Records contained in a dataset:
+++++

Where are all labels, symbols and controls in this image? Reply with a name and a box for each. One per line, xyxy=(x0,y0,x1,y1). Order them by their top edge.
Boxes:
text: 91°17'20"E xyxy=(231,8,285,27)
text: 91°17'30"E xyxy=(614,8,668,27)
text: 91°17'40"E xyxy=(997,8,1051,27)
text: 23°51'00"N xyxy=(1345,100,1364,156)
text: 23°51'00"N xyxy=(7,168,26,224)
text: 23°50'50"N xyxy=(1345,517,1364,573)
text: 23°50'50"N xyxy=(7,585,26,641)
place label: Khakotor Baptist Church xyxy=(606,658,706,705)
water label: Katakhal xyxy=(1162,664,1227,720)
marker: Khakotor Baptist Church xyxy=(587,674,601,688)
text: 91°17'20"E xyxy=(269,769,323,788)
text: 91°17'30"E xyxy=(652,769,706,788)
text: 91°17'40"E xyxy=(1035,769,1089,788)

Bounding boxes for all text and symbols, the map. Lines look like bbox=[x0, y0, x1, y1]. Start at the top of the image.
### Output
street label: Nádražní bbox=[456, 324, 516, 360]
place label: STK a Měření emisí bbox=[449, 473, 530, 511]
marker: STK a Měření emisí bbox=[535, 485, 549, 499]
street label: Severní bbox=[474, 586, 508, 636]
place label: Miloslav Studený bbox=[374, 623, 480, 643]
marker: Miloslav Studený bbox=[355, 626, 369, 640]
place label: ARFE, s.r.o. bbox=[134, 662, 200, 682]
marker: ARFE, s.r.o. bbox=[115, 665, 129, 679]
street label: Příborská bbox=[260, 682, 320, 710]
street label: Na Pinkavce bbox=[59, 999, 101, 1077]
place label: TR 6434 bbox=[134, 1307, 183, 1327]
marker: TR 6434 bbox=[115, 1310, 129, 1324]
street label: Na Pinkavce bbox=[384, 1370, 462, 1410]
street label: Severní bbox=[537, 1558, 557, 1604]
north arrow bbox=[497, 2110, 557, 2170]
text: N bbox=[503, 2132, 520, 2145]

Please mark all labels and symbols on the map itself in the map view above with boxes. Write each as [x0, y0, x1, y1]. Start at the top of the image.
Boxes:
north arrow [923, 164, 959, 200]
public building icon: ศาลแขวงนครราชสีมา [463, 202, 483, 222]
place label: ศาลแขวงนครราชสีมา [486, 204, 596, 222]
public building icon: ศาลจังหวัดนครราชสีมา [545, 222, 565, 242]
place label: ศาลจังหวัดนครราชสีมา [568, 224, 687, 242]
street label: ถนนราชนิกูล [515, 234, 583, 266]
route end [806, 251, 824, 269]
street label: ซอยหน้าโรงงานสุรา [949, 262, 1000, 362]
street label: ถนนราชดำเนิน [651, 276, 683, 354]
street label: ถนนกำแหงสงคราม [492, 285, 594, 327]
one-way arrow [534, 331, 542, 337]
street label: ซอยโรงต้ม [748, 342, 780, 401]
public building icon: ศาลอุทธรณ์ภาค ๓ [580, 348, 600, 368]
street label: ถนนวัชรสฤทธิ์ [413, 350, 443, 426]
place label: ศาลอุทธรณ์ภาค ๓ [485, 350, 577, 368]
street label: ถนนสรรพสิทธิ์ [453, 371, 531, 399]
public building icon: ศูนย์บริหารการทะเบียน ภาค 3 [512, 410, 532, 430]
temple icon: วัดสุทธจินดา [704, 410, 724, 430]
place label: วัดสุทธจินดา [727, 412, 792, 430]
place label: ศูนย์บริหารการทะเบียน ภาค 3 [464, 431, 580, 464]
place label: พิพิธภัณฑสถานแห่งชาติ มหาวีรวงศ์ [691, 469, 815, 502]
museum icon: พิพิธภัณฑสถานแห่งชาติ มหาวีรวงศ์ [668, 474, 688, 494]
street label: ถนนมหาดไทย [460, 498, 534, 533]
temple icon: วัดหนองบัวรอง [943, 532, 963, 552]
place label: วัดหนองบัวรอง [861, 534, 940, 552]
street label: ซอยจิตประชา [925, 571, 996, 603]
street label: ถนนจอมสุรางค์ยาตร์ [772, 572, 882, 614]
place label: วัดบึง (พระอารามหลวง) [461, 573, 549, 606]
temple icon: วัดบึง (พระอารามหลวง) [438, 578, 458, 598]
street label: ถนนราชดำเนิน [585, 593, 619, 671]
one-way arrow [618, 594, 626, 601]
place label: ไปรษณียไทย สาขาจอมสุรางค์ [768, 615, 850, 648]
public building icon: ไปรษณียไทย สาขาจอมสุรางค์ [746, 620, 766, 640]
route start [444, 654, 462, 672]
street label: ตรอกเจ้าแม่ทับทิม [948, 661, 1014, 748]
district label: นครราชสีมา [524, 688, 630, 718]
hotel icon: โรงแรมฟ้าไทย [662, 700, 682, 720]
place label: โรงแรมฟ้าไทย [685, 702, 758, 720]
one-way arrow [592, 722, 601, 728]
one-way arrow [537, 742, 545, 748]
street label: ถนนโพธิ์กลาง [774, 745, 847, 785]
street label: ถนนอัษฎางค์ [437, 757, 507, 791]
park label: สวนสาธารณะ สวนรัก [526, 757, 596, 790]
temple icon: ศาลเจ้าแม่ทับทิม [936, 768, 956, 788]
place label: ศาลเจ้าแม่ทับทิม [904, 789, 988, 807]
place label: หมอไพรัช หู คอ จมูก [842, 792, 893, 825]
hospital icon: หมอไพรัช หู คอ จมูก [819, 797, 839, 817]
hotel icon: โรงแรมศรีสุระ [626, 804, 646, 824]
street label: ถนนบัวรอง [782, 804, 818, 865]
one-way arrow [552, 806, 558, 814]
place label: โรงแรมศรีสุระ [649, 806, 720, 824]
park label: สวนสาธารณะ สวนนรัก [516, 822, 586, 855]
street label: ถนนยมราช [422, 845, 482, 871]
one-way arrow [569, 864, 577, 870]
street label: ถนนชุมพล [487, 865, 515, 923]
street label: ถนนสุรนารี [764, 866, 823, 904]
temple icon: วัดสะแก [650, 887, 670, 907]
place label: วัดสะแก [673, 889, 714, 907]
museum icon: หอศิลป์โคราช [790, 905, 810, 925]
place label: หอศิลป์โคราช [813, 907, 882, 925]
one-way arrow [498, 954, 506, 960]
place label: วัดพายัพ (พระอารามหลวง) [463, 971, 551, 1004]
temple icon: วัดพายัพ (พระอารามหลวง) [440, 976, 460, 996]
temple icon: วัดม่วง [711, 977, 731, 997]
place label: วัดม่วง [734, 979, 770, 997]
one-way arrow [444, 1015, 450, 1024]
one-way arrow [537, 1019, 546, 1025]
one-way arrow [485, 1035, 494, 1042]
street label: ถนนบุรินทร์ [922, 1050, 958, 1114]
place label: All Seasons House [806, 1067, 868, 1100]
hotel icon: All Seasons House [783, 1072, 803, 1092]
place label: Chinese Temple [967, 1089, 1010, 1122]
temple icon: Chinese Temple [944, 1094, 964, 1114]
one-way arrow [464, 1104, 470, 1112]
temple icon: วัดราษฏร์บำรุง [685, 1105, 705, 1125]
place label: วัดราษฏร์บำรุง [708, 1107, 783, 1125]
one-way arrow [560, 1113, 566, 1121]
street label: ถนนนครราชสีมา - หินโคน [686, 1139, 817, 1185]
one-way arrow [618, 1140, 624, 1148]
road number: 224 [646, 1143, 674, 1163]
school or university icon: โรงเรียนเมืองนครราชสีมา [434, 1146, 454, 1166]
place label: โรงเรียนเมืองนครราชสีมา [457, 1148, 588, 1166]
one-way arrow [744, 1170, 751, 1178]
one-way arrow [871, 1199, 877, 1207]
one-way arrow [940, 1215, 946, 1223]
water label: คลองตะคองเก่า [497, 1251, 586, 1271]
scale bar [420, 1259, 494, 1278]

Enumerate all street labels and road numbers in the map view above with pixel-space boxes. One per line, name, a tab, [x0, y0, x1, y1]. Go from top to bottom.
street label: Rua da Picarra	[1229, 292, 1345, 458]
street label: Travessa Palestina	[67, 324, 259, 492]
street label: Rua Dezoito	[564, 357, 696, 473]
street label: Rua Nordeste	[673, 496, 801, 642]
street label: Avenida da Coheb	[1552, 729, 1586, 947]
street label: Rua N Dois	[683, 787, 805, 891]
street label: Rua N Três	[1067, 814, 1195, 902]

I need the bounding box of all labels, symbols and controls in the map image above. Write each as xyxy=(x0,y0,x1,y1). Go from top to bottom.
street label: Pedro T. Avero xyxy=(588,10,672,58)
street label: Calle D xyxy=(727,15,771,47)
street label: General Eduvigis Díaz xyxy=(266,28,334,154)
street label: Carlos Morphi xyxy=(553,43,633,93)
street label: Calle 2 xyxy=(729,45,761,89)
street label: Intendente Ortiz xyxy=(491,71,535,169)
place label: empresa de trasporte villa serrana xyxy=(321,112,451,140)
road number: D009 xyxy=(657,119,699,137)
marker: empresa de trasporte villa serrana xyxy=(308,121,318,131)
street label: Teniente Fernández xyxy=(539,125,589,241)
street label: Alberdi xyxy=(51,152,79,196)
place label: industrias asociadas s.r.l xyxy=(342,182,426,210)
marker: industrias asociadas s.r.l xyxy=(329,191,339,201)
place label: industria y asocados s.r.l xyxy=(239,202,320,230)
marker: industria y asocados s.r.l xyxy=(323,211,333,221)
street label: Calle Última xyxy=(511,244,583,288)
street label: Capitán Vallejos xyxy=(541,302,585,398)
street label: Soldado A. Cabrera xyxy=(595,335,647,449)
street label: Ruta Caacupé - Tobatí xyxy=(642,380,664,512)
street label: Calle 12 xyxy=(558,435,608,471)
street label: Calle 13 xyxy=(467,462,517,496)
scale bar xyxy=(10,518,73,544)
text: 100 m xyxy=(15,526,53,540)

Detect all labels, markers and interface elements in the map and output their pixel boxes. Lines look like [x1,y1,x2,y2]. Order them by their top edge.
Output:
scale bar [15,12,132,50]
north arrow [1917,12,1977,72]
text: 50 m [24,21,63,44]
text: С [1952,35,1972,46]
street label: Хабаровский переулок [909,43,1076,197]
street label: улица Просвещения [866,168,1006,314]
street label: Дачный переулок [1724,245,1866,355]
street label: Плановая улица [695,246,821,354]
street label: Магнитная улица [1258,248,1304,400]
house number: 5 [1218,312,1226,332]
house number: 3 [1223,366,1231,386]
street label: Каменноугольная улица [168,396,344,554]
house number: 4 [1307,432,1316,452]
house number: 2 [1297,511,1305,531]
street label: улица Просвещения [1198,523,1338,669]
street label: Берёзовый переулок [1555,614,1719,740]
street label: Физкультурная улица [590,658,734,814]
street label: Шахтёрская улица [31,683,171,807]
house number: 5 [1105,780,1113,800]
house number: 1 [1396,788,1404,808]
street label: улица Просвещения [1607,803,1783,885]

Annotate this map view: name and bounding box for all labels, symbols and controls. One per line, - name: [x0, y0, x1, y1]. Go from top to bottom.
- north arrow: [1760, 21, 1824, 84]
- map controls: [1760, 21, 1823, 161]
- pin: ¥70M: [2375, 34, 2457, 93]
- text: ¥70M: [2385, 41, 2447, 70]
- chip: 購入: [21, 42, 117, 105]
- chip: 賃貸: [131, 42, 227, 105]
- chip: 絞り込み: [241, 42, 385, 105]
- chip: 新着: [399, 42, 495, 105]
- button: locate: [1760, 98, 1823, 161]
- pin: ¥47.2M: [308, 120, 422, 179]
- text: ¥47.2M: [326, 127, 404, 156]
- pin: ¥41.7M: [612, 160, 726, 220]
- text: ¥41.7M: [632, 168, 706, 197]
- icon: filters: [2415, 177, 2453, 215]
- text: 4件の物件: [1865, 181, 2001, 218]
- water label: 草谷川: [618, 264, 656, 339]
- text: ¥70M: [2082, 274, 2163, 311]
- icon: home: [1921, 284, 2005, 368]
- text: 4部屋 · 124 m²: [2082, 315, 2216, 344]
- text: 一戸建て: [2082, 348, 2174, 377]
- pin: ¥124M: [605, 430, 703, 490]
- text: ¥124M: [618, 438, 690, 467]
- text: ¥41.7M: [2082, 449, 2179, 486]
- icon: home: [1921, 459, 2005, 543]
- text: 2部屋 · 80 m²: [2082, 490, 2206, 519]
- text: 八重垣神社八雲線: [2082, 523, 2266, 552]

+++++

Extract the lines above, from the first one through the one containing "Please mark all", and return only those, unchanged.

#### [Result of this task]
Where are all labels, symbols and controls in this image? Reply with a name and a box for each. One per line, xyxy=(x0,y0,x1,y1). Order them by their top edge.
Boxes:
text: 91°17'20"E xyxy=(231,8,285,27)
text: 91°17'30"E xyxy=(614,8,668,27)
text: 91°17'40"E xyxy=(997,8,1051,27)
text: 23°51'00"N xyxy=(1345,100,1364,156)
text: 23°51'00"N xyxy=(7,168,26,224)
text: 23°50'50"N xyxy=(1345,517,1364,573)
text: 23°50'50"N xyxy=(7,585,26,641)
place label: Khakotor Baptist Church xyxy=(606,658,706,705)
water label: Katakhal xyxy=(1162,664,1227,720)
marker: Khakotor Baptist Church xyxy=(587,674,601,688)
text: 91°17'20"E xyxy=(269,769,323,788)
text: 91°17'30"E xyxy=(652,769,706,788)
text: 91°17'40"E xyxy=(1035,769,1089,788)

Bounding boxes for all text and symbols, the map. Lines look like bbox=[x0, y0, x1, y1]. Start at the top of the image.
### Output
street label: Nádražní bbox=[456, 324, 516, 360]
place label: STK a Měření emisí bbox=[449, 473, 530, 511]
marker: STK a Měření emisí bbox=[535, 485, 549, 499]
street label: Severní bbox=[474, 586, 508, 636]
place label: Miloslav Studený bbox=[374, 623, 480, 643]
marker: Miloslav Studený bbox=[355, 626, 369, 640]
place label: ARFE, s.r.o. bbox=[134, 662, 200, 682]
marker: ARFE, s.r.o. bbox=[115, 665, 129, 679]
street label: Příborská bbox=[260, 682, 320, 710]
street label: Na Pinkavce bbox=[59, 999, 101, 1077]
place label: TR 6434 bbox=[134, 1307, 183, 1327]
marker: TR 6434 bbox=[115, 1310, 129, 1324]
street label: Na Pinkavce bbox=[384, 1370, 462, 1410]
street label: Severní bbox=[537, 1558, 557, 1604]
north arrow bbox=[497, 2110, 557, 2170]
text: N bbox=[503, 2132, 520, 2145]

Please mark all labels and symbols on the map itself in the map view above with boxes. Write each as [x0, y0, x1, y1]. Start at the top of the image.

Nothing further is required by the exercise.